» YANG HARUS DIKERJAKAN
1. Jawablah pertanyaan berikut berdasarkan berita tentang penjualan merkuri.
(a) Berapa total berat merkuri yang diamankan?
(b) Di wilayah mana temuan tim yang mengungkap kasus ini?
(c) Kapan barang bukti diamankan dari rumah HMS?
2. Tulis ulang bagian berita tentang penjualan merkuri yang dimulai pada "Kasubbid I Bidang" dan berakhir pada "kata Feri Jaya.", dengan menukar "cairan kimia" menjadi "zat kimia".

» KUTIPAN DOKUMEN
|---|

Polda NTB ungkap penjualan merkuri kalangan penambang

id Cairan merkuri,Polda ntb,Tim indagsi,Kasus merkuri

Polda NTB ungkap penjualan merkuri kalangan penambang

Petugas menunjukkan barang bukti cairan merkuri yang masih dalam kemasan botol merk Gold ukuran 1 kilogram di Mapolda NTB, Jumat, (20/7/2018). (Foto Antaranews NTB/Sadim)

Barang bukti yang ditemukan ada sebanyak 15 botol dengan per botolnya berisi 1 kilogram. Jadi total keseluruhan yang diamankan mencapai 15 kilogram
 Mataram, (Antaranews NTB) - Tim Penindakan Industri, Perdagangan, dan Investasi (Indagsi) Kepolisian Daerah Nusa Tenggara Barat, mengungkap kasus penjualan cairan merkuri di kalangan penambang emas rakyat yang ada di Pulau Lombok dan Sumbawa.

 Kasubbid I Bidang Indagsi Ditreskrimsus Polda NTB AKBP Feri Jaya Satriansyah di Mataram, Jumat, mengatakan kasus penjualan cairan kimia yang tergolong beracun dan berbahaya ini terungkap dari temuan tim di wilayah Narmada, Kabupaten Lombok Barat.

 "Barang bukti merkuri kita amankan dari seorang pria yang diduga berperan sebagai distributornya. Bisa disebut bandar untuk NTB," kata Feri Jaya.

 Pria yang diduga berperan sebagai distributor tersebut berinisial HMS (68), pensiunan PNS asal Narmada, Kabupaten Lombok Barat. Tim Indagsi Polda NTB mengamankan barang bukti cairan berwarna perak ini dari rumahnya pada Rabu (18/7) siang.

|---|

[Catatan dari sebuah dataset]
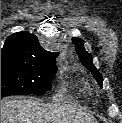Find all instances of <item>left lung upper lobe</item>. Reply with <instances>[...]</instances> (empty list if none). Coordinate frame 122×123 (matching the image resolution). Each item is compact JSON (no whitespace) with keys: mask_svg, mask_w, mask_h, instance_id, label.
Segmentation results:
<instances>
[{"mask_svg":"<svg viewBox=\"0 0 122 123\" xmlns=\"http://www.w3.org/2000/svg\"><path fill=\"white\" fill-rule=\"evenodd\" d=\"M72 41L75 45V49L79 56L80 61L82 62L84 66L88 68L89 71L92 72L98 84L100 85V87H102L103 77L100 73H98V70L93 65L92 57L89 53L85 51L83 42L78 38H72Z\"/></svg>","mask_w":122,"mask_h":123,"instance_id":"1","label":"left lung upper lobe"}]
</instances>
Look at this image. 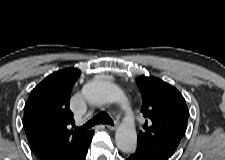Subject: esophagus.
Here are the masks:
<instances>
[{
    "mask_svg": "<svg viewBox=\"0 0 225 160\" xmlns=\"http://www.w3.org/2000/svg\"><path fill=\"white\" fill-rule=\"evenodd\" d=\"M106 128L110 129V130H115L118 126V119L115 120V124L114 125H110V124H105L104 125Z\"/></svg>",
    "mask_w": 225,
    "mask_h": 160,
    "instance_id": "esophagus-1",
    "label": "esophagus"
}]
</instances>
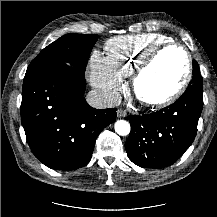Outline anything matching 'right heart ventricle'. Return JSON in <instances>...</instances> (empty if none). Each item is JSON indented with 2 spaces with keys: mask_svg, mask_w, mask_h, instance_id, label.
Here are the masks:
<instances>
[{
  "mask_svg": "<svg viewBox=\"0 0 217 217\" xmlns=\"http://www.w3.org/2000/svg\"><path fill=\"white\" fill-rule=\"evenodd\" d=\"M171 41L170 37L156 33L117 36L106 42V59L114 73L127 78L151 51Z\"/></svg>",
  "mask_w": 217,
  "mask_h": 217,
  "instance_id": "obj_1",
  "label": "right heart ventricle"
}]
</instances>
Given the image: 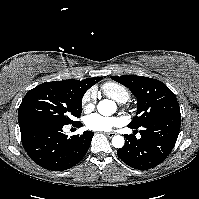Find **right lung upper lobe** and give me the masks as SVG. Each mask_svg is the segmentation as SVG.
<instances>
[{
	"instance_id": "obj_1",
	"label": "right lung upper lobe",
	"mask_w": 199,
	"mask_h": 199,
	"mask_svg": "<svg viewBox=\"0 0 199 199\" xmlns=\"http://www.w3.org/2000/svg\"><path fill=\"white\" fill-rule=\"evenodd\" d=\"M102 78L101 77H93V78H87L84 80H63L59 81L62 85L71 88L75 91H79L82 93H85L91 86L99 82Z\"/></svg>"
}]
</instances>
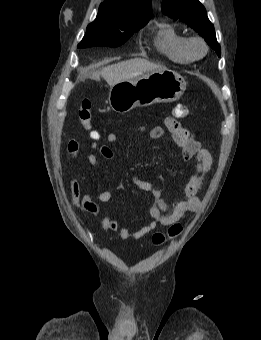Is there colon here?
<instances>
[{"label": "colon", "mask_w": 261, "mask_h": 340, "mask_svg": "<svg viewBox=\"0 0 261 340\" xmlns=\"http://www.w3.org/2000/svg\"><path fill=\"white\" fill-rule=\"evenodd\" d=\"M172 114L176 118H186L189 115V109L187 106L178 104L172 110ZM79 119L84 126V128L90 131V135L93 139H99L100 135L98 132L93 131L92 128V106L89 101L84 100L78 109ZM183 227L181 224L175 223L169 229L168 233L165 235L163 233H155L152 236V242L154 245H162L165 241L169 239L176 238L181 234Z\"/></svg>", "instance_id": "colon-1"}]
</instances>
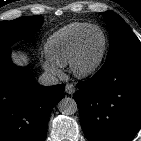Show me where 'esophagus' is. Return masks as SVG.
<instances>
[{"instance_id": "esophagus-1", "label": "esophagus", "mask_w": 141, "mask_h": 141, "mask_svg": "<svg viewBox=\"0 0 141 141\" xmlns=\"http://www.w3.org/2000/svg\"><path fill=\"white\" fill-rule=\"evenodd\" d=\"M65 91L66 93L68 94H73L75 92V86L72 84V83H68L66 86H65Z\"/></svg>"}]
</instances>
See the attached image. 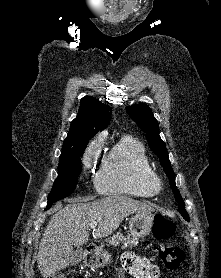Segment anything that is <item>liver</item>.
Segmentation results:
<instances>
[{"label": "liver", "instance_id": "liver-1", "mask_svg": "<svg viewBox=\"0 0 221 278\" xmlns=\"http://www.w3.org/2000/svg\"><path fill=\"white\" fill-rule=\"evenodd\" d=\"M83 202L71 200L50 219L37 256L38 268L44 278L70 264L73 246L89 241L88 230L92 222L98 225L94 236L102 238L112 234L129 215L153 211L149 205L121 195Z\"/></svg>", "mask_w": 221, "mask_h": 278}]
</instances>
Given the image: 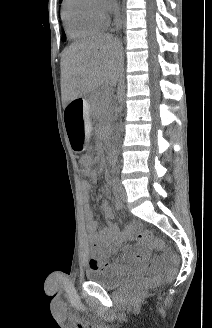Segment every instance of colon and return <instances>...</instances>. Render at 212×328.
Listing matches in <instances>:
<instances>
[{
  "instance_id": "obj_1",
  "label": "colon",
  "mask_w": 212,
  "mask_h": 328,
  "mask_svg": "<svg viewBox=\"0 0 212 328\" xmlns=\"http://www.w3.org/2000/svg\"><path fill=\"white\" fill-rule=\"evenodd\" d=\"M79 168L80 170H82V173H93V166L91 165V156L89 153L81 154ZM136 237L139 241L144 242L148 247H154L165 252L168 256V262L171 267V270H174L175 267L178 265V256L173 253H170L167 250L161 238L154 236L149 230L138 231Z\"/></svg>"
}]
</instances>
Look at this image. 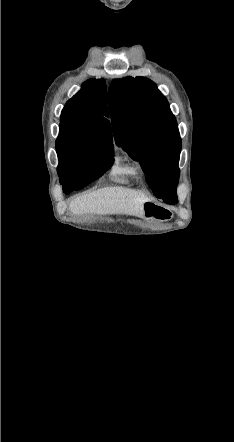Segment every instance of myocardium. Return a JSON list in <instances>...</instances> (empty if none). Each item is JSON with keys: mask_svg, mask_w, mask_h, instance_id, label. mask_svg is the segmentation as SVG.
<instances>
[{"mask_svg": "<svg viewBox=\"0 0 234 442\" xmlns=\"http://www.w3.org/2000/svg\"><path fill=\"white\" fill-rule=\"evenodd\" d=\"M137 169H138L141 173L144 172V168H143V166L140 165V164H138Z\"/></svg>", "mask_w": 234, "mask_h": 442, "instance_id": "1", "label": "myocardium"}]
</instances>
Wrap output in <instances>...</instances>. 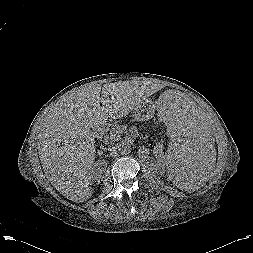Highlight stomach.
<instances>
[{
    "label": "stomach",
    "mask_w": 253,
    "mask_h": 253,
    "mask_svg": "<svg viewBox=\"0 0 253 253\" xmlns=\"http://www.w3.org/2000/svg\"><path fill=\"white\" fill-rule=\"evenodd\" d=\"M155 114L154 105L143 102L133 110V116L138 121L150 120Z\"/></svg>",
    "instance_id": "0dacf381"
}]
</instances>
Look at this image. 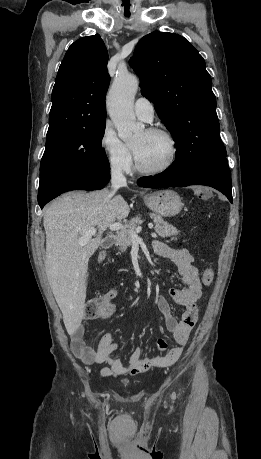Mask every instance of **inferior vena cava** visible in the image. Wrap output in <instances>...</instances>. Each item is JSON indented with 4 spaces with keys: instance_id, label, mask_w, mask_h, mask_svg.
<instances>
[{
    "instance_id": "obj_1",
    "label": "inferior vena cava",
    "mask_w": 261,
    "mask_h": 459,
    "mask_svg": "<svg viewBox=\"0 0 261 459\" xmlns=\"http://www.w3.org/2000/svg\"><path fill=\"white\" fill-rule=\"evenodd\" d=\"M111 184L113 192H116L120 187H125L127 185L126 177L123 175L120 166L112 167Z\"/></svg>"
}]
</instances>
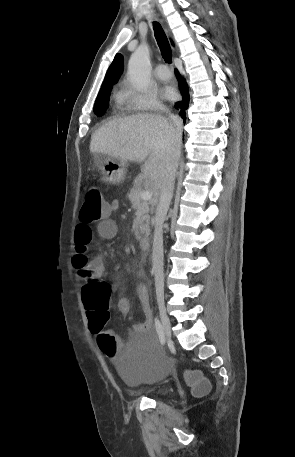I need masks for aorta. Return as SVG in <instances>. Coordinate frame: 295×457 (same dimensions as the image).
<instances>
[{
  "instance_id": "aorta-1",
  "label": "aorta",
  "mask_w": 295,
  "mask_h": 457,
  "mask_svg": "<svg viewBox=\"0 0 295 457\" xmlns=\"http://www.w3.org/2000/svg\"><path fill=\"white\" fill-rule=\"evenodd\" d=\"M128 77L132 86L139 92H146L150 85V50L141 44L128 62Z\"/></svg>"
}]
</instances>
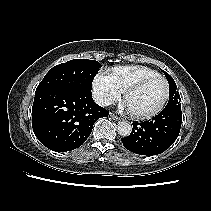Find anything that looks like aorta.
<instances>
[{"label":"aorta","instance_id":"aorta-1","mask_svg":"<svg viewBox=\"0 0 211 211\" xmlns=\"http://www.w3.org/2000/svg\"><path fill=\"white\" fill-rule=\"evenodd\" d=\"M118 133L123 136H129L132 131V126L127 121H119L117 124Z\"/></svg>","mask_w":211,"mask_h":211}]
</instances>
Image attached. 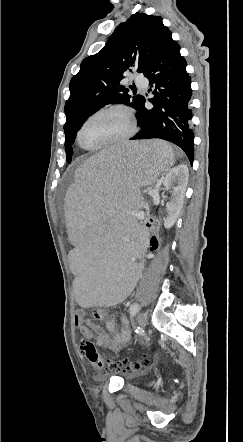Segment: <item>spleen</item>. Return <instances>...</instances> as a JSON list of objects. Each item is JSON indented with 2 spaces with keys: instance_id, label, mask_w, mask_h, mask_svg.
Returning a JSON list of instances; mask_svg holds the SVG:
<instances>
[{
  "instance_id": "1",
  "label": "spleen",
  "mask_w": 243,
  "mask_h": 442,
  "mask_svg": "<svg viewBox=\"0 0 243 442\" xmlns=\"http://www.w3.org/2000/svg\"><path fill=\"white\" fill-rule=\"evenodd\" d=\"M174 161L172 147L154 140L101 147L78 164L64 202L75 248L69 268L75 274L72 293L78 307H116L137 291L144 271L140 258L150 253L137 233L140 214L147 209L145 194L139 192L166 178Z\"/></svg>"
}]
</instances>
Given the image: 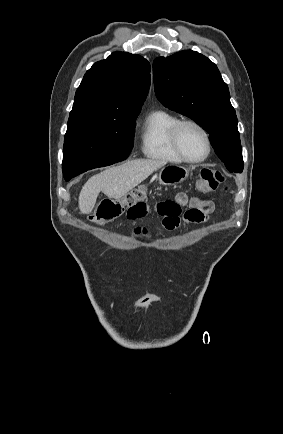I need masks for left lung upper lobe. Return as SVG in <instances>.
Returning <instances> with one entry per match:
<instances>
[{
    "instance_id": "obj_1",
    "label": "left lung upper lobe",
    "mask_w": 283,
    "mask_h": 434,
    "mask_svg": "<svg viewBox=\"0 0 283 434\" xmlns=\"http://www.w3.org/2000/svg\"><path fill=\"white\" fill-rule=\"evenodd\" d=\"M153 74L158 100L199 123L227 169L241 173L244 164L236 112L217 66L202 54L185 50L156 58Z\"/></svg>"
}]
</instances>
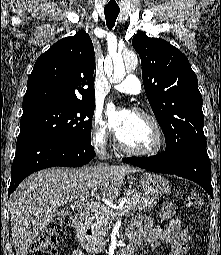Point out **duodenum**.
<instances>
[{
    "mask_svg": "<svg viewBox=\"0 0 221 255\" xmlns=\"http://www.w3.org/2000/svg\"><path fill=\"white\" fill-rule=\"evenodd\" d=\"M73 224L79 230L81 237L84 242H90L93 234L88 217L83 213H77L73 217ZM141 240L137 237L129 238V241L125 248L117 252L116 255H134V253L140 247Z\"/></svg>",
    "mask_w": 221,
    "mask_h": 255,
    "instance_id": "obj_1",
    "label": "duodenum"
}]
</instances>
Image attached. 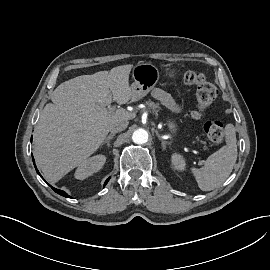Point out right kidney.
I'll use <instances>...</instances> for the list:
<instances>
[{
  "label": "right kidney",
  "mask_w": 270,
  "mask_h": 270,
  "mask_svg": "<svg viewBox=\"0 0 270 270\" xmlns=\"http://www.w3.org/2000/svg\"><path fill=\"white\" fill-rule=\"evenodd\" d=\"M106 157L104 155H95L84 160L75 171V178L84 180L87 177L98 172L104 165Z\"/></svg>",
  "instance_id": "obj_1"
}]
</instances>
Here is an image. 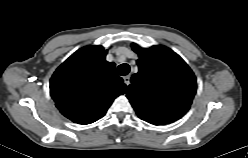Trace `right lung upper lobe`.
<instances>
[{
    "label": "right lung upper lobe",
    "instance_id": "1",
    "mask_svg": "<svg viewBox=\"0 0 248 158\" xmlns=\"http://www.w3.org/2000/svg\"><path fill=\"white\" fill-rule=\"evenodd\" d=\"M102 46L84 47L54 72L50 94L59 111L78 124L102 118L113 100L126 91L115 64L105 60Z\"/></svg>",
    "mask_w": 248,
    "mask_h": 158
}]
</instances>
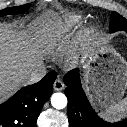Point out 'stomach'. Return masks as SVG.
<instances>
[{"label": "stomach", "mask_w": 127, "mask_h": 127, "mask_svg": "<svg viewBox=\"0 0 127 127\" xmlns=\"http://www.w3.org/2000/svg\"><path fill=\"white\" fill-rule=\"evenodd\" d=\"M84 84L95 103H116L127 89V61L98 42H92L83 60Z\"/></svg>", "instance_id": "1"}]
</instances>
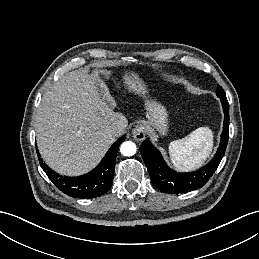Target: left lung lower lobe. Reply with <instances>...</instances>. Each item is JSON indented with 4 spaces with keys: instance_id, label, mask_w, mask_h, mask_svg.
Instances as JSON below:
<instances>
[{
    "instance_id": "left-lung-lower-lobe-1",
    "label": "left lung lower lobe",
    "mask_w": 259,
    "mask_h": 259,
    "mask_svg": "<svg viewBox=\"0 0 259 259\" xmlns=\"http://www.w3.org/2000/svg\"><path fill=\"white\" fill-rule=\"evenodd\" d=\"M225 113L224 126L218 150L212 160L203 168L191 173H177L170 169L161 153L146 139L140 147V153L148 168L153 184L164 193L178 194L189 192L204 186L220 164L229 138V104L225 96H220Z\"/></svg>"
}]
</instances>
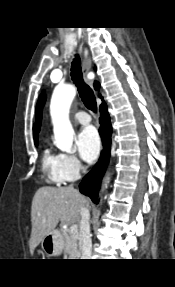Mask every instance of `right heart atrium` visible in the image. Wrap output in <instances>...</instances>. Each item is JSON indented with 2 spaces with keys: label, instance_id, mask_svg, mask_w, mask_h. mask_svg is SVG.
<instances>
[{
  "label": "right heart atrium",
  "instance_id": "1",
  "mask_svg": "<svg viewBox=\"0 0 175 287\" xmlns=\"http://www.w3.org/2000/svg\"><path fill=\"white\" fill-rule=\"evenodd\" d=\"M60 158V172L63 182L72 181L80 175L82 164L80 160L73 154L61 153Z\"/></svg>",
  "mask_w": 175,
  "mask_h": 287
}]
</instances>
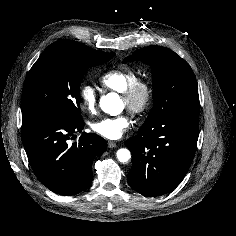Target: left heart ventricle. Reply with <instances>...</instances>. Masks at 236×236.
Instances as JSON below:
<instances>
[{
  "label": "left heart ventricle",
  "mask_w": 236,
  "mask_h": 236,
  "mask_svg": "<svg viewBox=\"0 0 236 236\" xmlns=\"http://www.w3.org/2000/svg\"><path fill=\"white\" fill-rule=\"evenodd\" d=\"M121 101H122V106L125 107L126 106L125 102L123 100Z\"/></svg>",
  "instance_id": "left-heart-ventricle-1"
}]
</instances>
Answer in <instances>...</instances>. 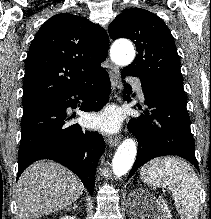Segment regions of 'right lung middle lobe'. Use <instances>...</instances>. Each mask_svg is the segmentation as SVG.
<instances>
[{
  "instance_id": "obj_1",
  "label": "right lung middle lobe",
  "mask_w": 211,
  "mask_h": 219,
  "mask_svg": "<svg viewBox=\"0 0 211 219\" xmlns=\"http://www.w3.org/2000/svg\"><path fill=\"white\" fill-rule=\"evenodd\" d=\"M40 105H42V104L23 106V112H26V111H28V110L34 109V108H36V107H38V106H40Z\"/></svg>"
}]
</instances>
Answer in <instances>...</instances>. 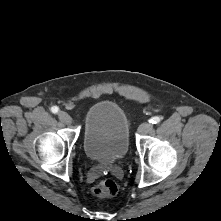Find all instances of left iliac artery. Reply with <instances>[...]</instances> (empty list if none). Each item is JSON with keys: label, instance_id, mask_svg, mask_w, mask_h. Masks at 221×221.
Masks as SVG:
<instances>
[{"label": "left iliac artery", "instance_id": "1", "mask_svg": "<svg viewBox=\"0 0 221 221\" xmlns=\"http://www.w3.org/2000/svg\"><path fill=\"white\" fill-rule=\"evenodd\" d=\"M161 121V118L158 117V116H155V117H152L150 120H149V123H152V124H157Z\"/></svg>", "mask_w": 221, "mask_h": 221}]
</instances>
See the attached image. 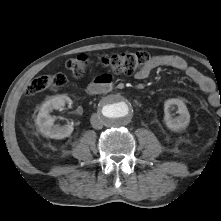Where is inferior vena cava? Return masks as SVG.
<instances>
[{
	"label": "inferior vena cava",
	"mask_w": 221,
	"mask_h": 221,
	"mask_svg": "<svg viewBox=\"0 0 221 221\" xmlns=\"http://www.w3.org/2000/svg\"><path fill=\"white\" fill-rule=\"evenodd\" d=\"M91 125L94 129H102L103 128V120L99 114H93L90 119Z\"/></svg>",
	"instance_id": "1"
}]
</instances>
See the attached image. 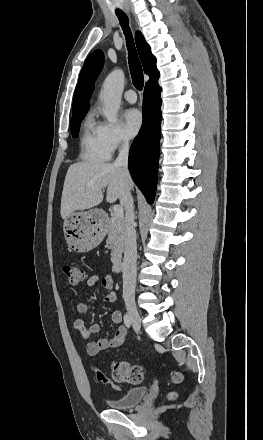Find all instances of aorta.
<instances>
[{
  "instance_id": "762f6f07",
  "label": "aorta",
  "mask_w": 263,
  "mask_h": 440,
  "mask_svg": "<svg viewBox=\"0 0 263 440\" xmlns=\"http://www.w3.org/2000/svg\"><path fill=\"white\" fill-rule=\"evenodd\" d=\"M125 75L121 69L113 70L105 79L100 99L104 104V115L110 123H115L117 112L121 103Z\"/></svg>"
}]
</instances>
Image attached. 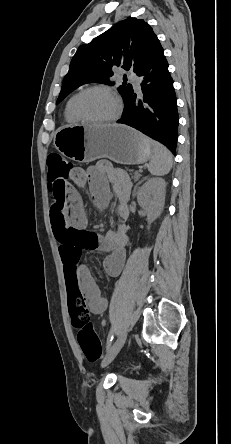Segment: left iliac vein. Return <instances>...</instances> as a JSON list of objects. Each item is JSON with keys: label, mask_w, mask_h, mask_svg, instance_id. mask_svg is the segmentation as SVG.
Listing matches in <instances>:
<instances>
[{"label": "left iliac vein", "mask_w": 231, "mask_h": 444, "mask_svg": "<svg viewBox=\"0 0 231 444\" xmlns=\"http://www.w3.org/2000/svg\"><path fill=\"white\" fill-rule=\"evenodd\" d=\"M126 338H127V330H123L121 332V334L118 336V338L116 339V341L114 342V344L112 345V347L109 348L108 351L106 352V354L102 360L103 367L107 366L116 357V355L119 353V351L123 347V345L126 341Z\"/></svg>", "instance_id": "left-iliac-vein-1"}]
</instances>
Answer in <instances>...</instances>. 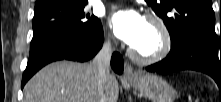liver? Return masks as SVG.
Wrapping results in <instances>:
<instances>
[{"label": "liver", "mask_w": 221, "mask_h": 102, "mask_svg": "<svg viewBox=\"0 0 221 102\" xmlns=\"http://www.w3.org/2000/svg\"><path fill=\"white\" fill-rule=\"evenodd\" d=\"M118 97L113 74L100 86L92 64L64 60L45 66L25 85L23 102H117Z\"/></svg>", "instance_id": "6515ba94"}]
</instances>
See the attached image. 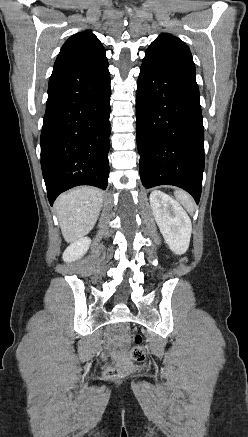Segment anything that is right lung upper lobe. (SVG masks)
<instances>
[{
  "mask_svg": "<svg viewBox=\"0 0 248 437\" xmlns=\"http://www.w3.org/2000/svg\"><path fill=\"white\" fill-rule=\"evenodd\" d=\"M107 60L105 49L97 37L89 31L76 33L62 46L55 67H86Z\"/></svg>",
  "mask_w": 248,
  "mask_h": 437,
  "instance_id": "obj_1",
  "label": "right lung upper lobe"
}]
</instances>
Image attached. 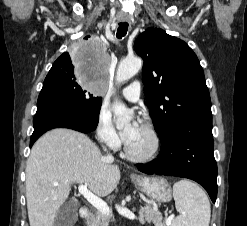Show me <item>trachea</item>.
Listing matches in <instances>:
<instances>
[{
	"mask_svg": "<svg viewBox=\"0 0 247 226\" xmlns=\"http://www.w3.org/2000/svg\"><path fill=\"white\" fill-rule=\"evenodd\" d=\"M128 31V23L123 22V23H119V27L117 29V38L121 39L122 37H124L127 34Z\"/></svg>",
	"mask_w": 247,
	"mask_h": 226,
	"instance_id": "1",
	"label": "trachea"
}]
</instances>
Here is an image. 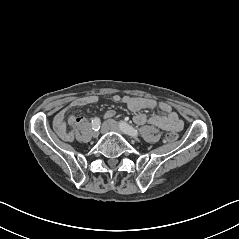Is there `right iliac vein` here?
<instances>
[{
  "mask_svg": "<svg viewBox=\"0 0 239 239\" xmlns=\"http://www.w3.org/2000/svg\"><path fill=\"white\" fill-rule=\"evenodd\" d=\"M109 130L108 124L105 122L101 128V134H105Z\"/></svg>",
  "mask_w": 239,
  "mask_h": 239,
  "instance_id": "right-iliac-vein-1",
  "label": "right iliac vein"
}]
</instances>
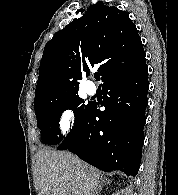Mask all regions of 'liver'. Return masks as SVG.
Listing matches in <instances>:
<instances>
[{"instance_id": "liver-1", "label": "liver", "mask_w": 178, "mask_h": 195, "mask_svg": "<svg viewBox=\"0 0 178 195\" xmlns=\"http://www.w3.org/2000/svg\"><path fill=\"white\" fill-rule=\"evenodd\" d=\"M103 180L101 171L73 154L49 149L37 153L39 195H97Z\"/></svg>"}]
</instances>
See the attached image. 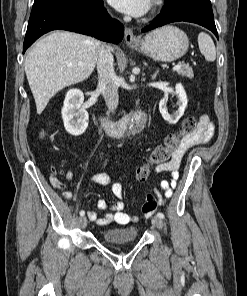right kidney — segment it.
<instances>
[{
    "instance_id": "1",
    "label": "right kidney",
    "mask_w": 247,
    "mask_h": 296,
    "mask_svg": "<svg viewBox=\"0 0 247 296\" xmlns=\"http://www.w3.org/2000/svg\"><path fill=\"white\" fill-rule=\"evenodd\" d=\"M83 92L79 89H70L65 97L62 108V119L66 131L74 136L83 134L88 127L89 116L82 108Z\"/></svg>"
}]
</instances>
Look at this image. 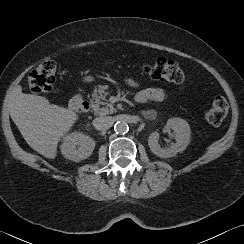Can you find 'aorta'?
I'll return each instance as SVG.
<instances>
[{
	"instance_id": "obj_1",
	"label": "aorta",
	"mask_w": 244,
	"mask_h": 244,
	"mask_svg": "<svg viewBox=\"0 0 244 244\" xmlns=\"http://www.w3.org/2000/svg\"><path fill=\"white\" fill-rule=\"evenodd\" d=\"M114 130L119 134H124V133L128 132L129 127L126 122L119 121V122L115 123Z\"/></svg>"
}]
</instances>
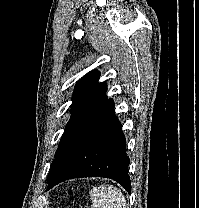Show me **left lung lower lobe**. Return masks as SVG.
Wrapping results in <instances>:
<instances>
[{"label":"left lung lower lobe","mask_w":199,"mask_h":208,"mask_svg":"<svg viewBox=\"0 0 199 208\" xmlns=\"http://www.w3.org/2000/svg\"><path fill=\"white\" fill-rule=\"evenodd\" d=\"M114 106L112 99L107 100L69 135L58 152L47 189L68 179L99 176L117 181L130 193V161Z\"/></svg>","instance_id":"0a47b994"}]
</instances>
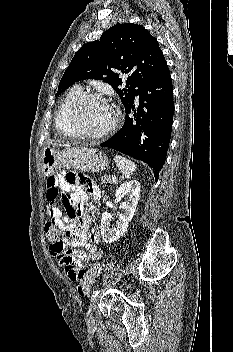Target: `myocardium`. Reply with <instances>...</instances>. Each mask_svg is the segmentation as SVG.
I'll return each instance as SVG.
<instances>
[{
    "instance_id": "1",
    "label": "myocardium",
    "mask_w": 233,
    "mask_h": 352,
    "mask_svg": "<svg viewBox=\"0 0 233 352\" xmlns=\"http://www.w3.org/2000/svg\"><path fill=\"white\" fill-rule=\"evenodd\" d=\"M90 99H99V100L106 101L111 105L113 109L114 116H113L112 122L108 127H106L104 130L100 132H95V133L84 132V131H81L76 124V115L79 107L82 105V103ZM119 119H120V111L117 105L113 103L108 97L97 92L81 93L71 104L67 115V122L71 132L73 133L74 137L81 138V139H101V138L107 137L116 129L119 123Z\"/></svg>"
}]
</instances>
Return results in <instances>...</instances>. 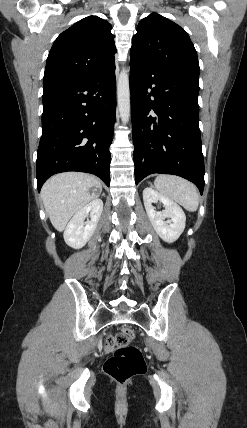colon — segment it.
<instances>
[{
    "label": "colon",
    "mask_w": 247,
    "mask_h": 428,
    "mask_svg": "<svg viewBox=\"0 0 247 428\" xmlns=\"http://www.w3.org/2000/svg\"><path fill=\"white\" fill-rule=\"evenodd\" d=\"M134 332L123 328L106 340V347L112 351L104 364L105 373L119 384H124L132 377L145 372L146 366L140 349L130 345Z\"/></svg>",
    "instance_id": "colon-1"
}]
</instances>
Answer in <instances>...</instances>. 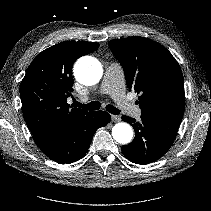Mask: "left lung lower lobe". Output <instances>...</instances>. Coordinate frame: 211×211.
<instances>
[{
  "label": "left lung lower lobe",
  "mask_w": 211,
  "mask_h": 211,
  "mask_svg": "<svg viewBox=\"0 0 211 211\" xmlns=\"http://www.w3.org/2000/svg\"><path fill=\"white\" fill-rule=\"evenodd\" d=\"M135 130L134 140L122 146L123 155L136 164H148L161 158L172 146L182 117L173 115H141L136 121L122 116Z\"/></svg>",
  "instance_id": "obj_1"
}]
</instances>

|---|

» JAWABAN YANG DIHARAPKAN
1.
(a) 15 kilogram.
(b) Di wilayah Narmada, Kabupaten Lombok Barat.
(c) Pada Rabu (18/7) siang.

2.
Kasubbid I Bidang Indagsi Ditreskrimsus Polda NTB AKBP Feri Jaya Satriansyah di Mataram, Jumat, mengatakan kasus penjualan zat kimia yang tergolong beracun dan berbahaya ini terungkap dari temuan tim di wilayah Narmada, Kabupaten Lombok Barat.

 "Barang bukti merkuri kita amankan dari seorang pria yang diduga berperan sebagai distributornya. Bisa disebut bandar untuk NTB," kata Feri Jaya.